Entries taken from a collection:
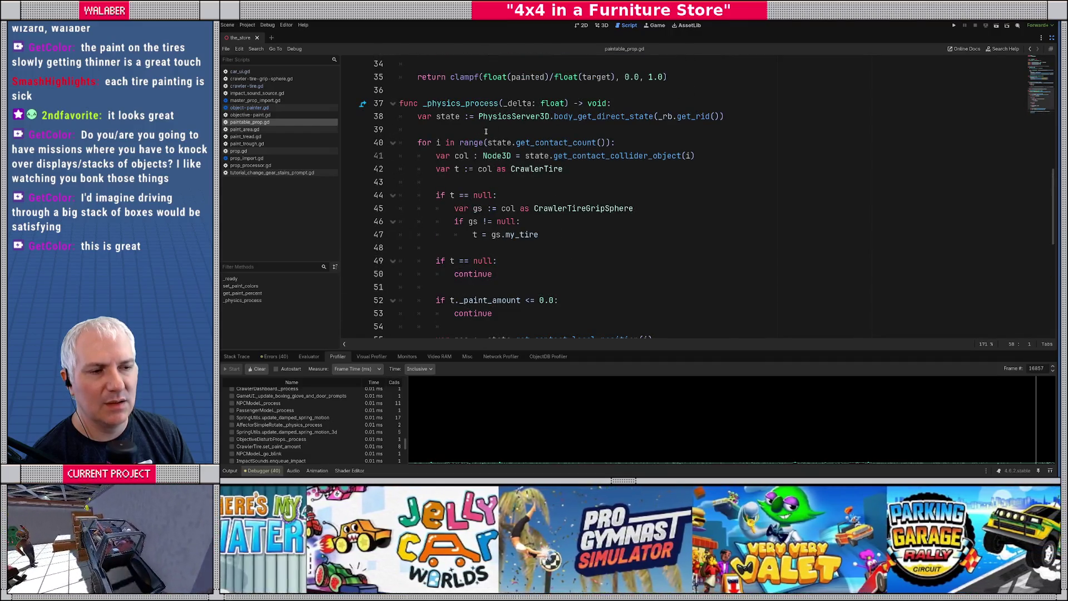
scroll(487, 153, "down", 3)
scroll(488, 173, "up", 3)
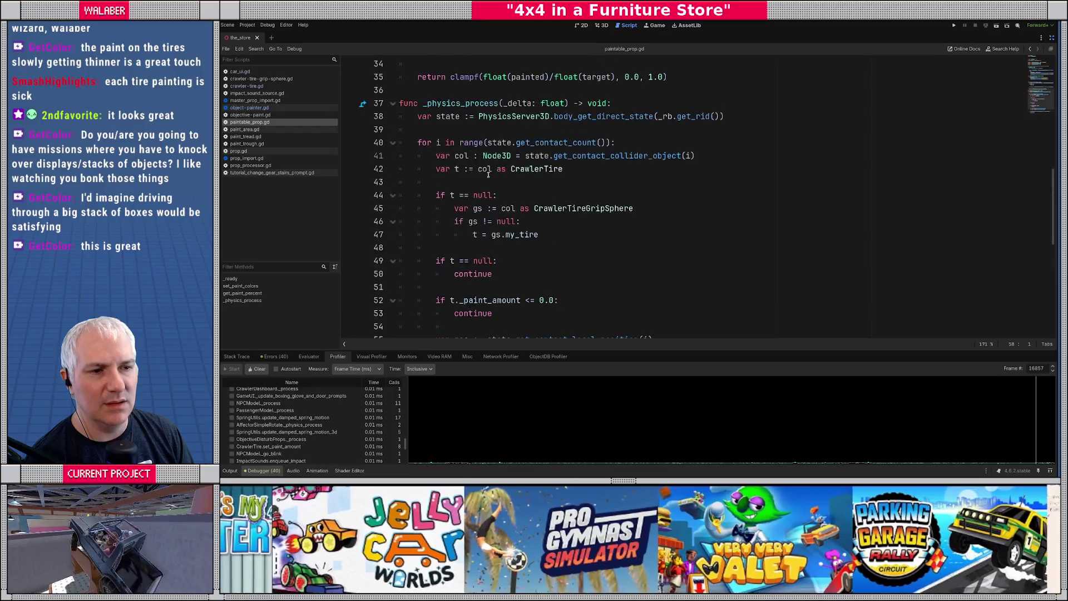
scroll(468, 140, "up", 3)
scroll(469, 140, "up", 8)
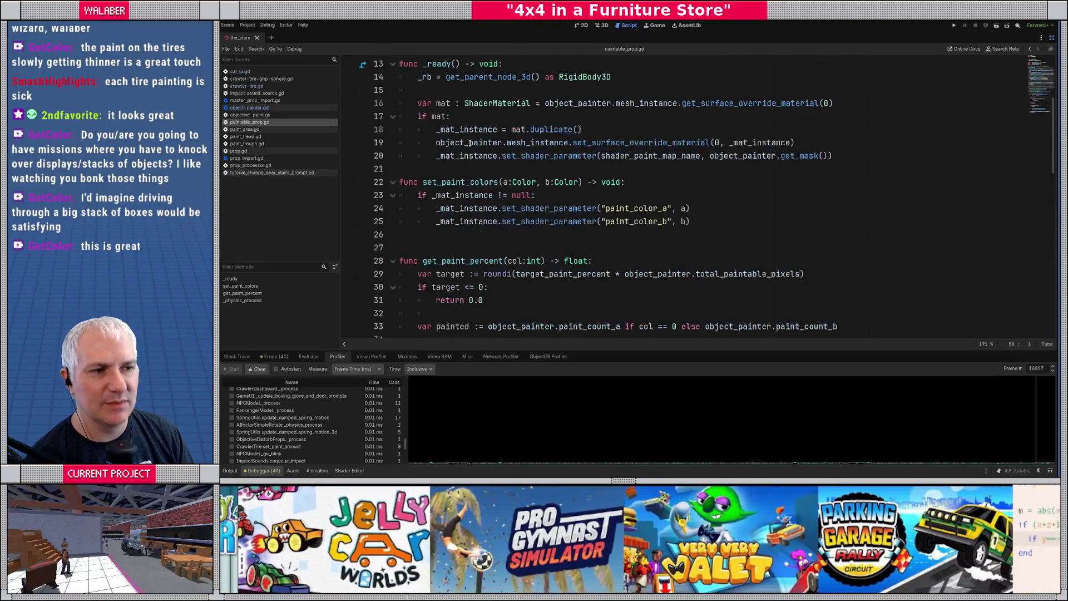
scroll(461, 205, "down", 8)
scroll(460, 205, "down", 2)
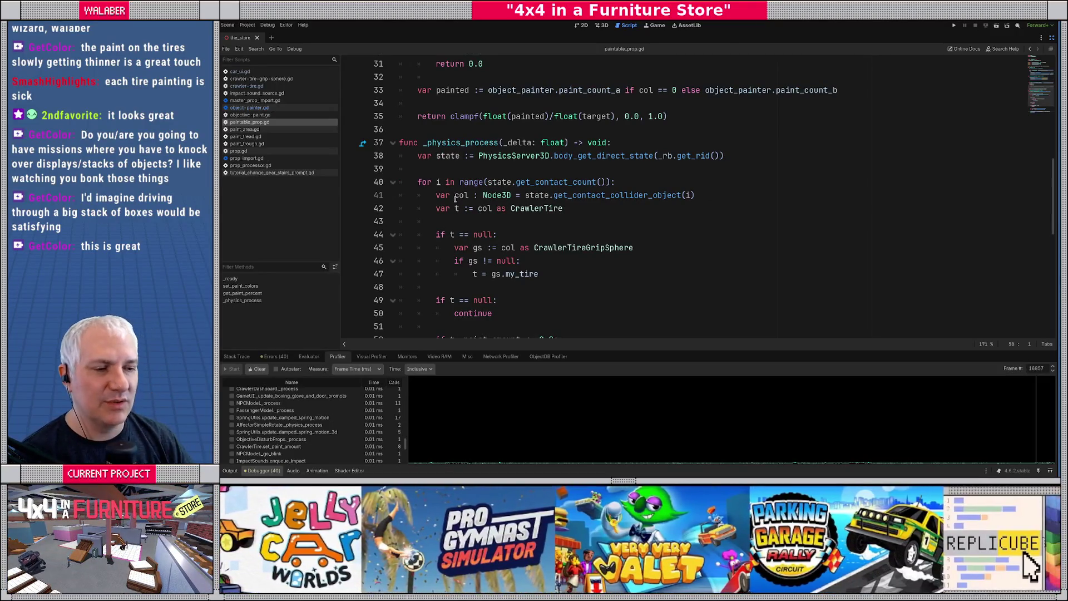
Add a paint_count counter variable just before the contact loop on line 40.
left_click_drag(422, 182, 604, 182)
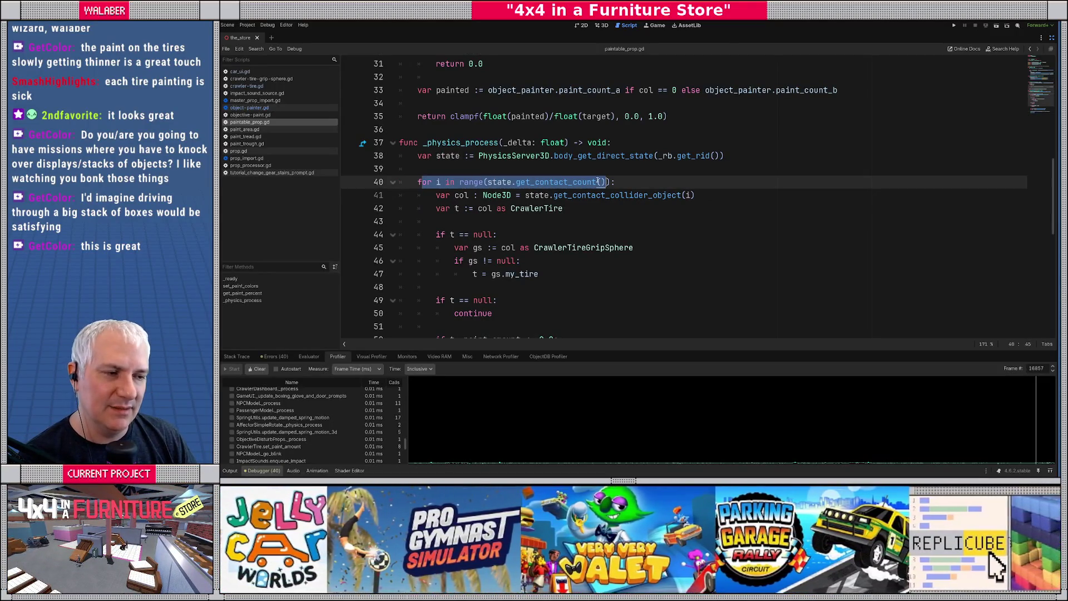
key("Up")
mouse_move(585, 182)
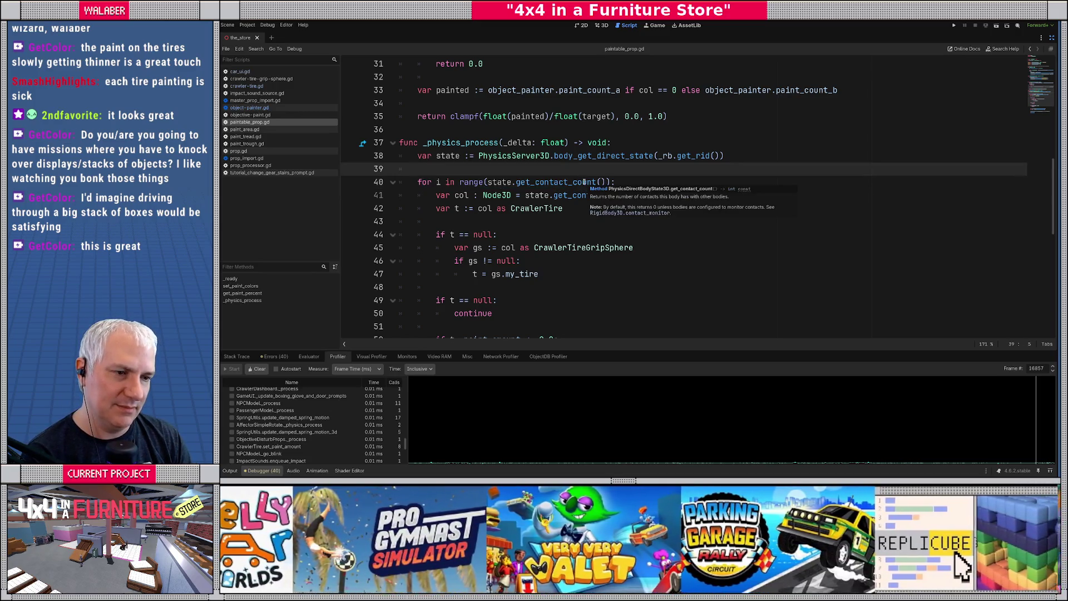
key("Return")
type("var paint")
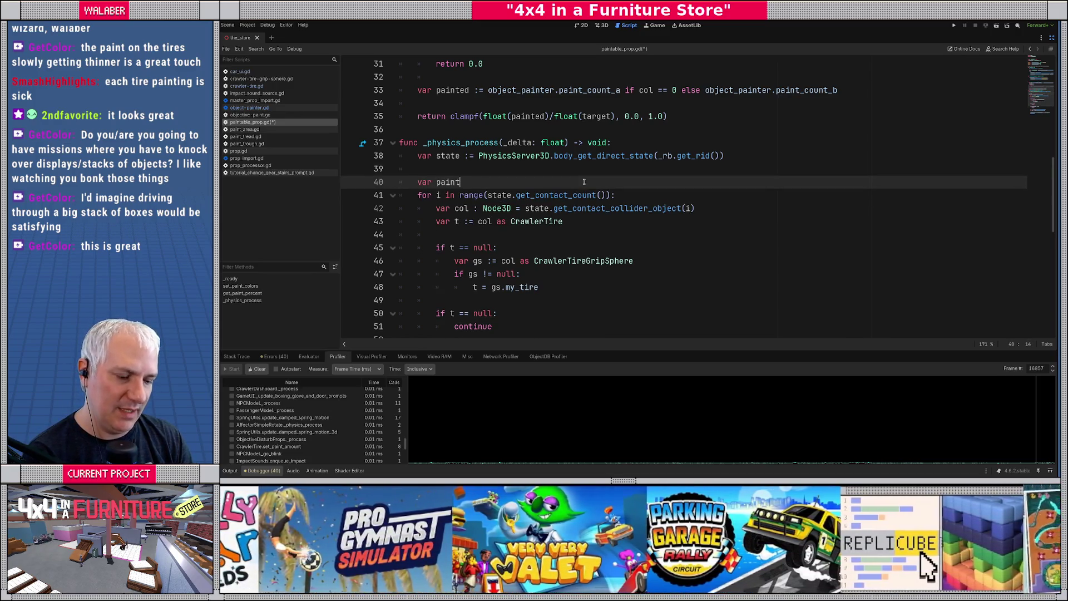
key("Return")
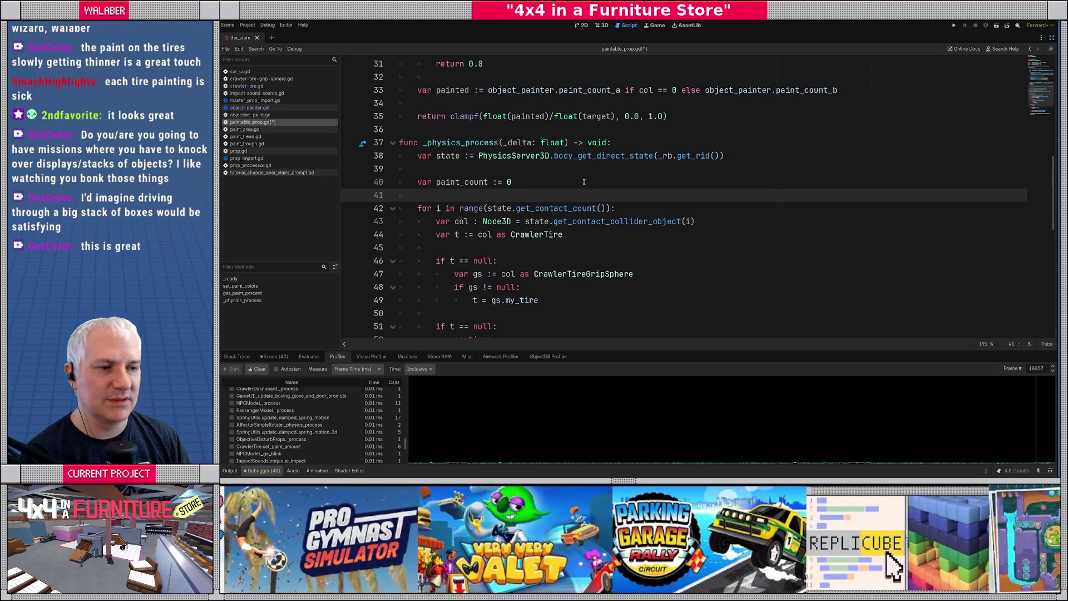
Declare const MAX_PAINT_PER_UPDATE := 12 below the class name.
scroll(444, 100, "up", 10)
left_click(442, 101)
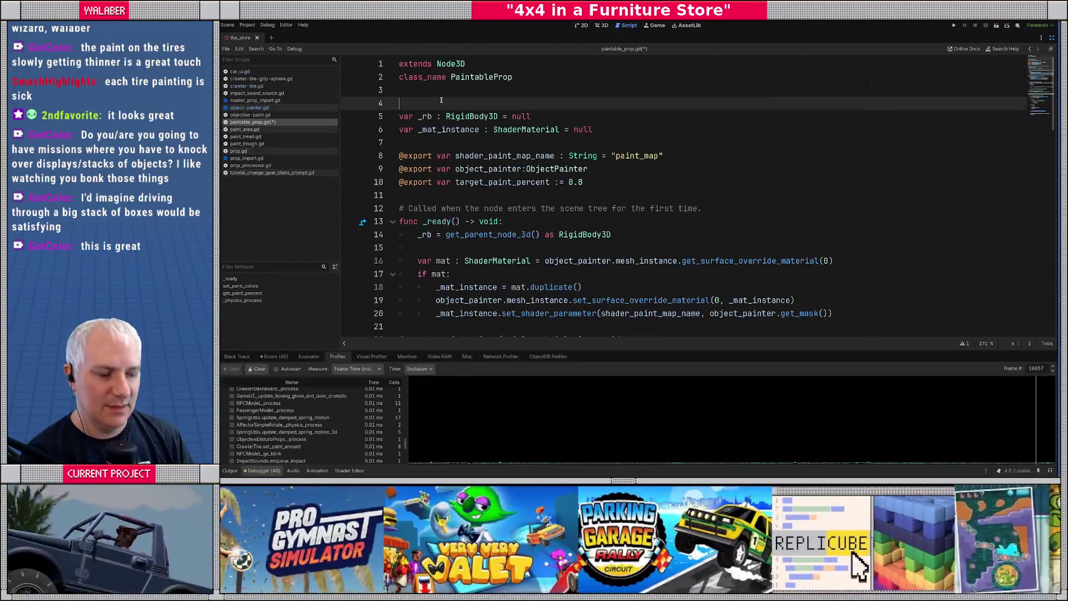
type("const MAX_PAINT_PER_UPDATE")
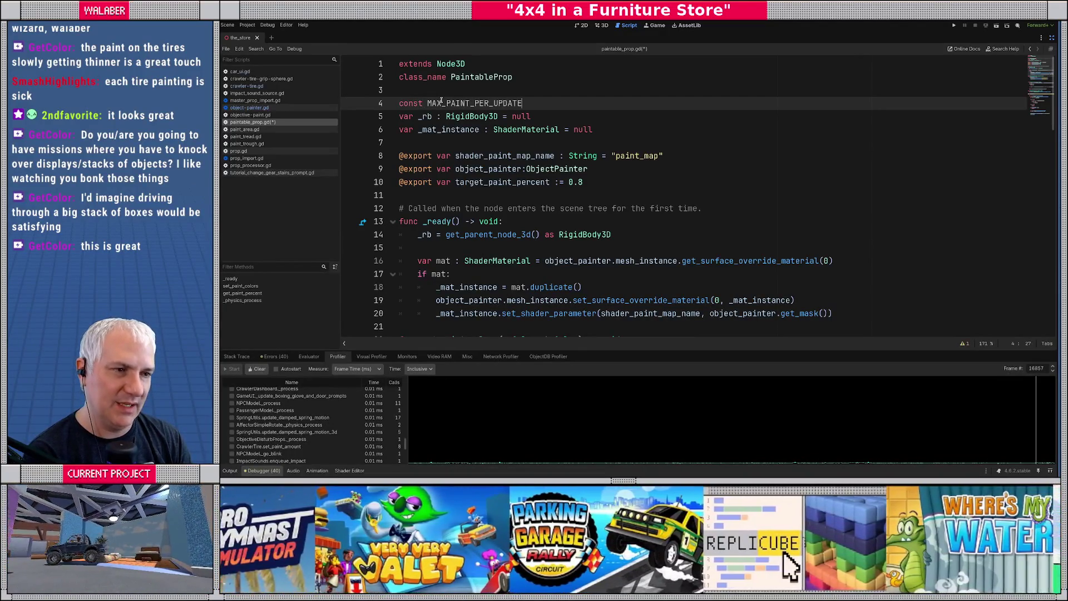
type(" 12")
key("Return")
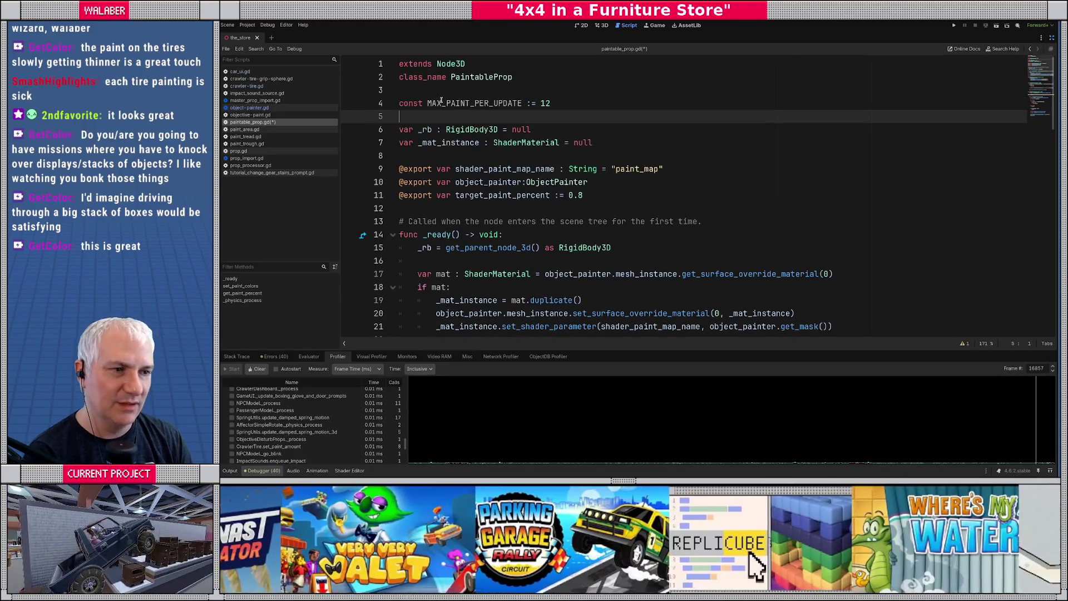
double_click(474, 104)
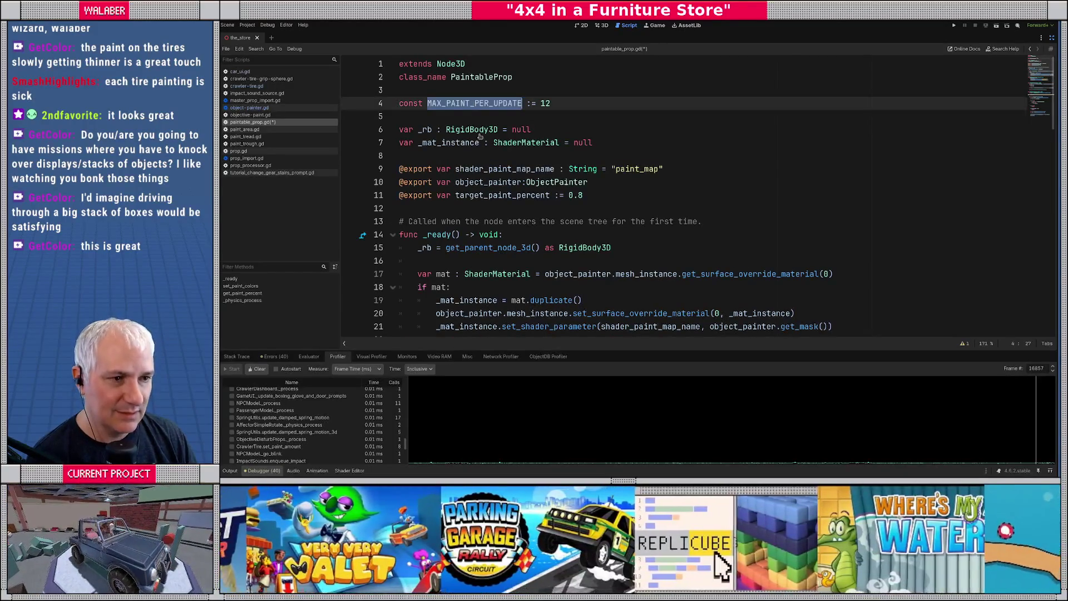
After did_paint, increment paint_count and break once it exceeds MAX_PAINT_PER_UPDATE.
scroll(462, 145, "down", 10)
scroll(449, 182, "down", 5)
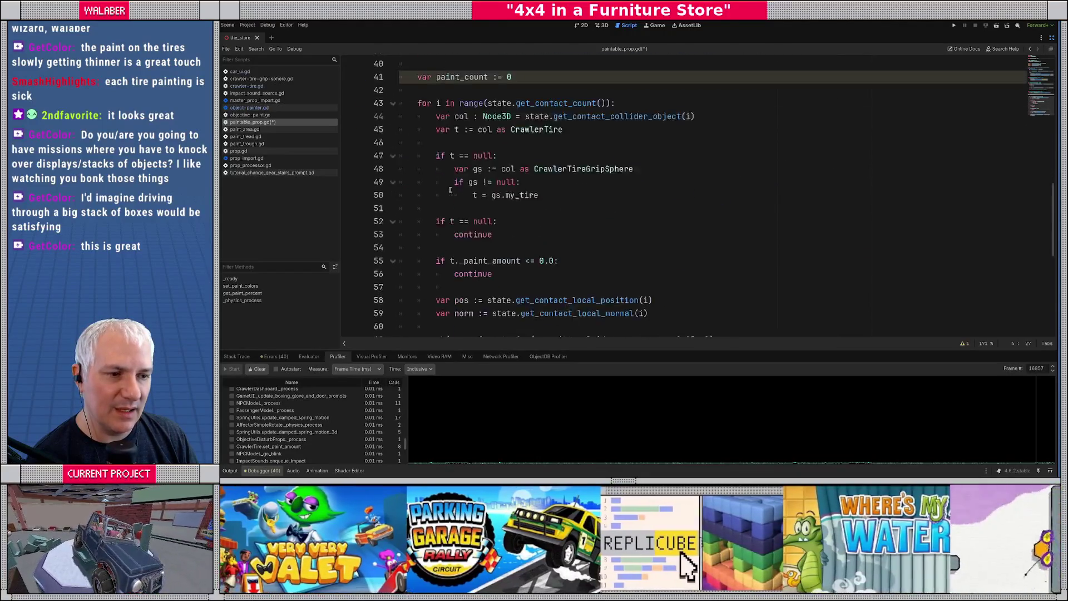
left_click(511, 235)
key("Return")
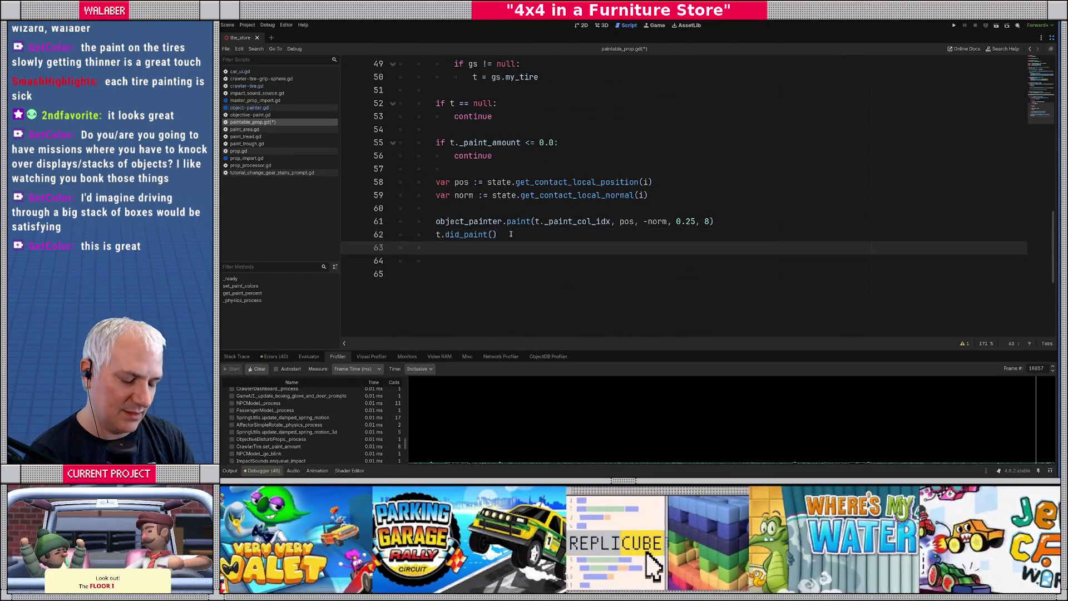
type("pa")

WORK INSTRUCTION:
Wherever the string "scroll" appears in a line above, copy that line.

RESPONSE TO THE EXERCISE:
scroll(487, 153, "down", 3)
scroll(488, 173, "up", 3)
scroll(468, 140, "up", 3)
scroll(469, 140, "up", 8)
scroll(461, 205, "down", 8)
scroll(460, 205, "down", 2)
scroll(444, 100, "up", 10)
scroll(462, 145, "down", 10)
scroll(449, 182, "down", 5)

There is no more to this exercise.